Loading

Jumlah Kunjungan

Artikel Terbaru MMT

Facebook Arda Chandra

Powered by Blogger.

Hampir semua orang Minang mengetahui konsep dasar adat mereka 'Adat basandi syara', syara' basandi kitabullah. Syara' mangato adat mamakai', semuanya akan mengutip dengan fasih pepatah tersebut. Namun dari perdebatan yang sering dilakukan oleh orang-orang Minangkabau untuk mencari rumusan yang tepat tentang pengertiannya, mereka kelihatannya berbeda pendapat. Ada pertanyaan krusial terkait dengan hal ini seperti yang pernah dikemukakan oleh budayawan Wisran Hadi. Proses internalisasi nilai-nilai Islam ke dalam adat Minangkabau misalnya dipertanyakan : 

"Jika adat Minangkabau yang dilestarikan merujuk kepada ajaran Islam, maka mazhab yang mana yang harus dijadikan rujukan. Semua serba tak pasti dan tidak mau memastikannya. Namun pelestarian itu terus diusahakan untuk dapat diberlakukan sampai sekarang. Dapat dikatakan bahwa orang Minang kini sedang melestarikan suatu adat yang kabur rujukannya, atau orang Minang sedang melestarikan suatu kekaburan". (Wisran Hadi, Sekali lagi tentang; ADAT BASANDI SYARA’, SYARA’ BASANDI KITABULLAH - Kegagalan dalam menafsirkan sebuah rujukan, tahun 2000) 

Dalam tulisannya yang lain, beliau menyatakan bahwa 'way of life' orang Minang tersebut juga bukan merupakan suatu rumusan yang pasti, hitam diatas putih seperti halnya undang-undang dasar suatu negara : 

"Hampir semua orang Minang beranggapan bahwa ADAT BASANDI SYARA’, SYARA’ BASANDI KITABULLAH (selanjutnya disingkat ABS-SBK) adalah hasil kesepakatan antara alim ulama, ninik mamak dan candiak pandai di Bukit Marapalam dipenghujung Perang Paderi. Namun sampai sekarang, tidak seorangpun ahli sejarah apalagi para penghulu yang dapat menyodorkan manuskrip atau naskah kesepakatan itu kepada kita. Para ahli sejarah maupun para penghulu pun tidak berani menentukan hari, tanggal, bulan dan tahun bila lahirnya kesepakatan itu.
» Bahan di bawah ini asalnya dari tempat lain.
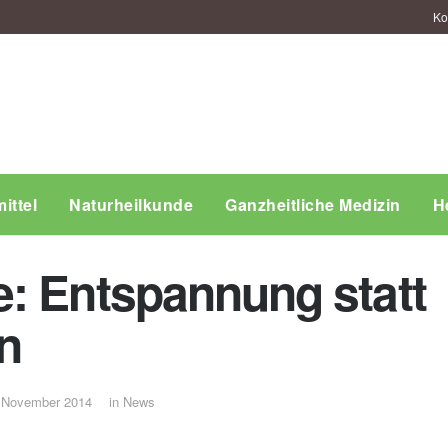
Ko
ittel
Naturheilkunde
Ganzheitliche Medizin
H
: Entspannung statt
n
 November 2014
in
News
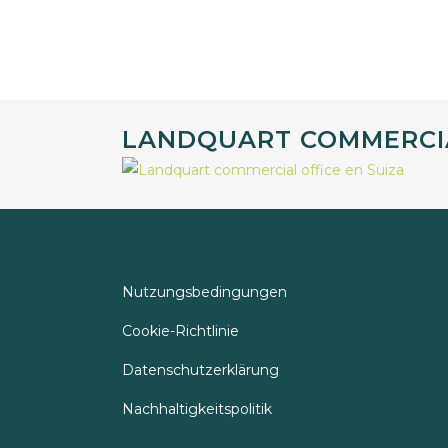
LANDQUART COMMERCIA
Nutzungsbedingungen
Cookie-Richtlinie
Datenschutzerklärung
Nachhaltigkeitspolitik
Juga mereka tidak dapat menyajikan kepada kita daftar nama-nama para ulama, ninik mamak dan cadiak pandai yang hadir dan menyetujuinya. 

Boleh jadi ABS-SBK hanya sebatas konsensus saja, hasil dari suatu konspirasi. Mungkin ada beberapa orang penghulu dan beberapa ulama mencari “sitawa sidingin” mendamaikan kedua pihak (ulama dan ninik mamak) yang telah babak-belur dalam perang saudara yang panjang itu"

Rumusan yang 'menyelipkan' kata 'syara' diantara adat dan kitabullah-pun menjadi pertanyaan, karena syara' yang berarti hukum, maka ini bisa ditafsirkan hukum dalam bentuk apapun, bisa hukum agama ataupun hukum negara, asal tidak bertentangan dengan nilai-nilai ajaran Islam. Makanya pernah usaha yang dilakukan oleh beberapa penghulu untuk melihat korelasi antara adat dengan Pancasila lalu dirumuskan adat Minangkabau adalah Pancasila. 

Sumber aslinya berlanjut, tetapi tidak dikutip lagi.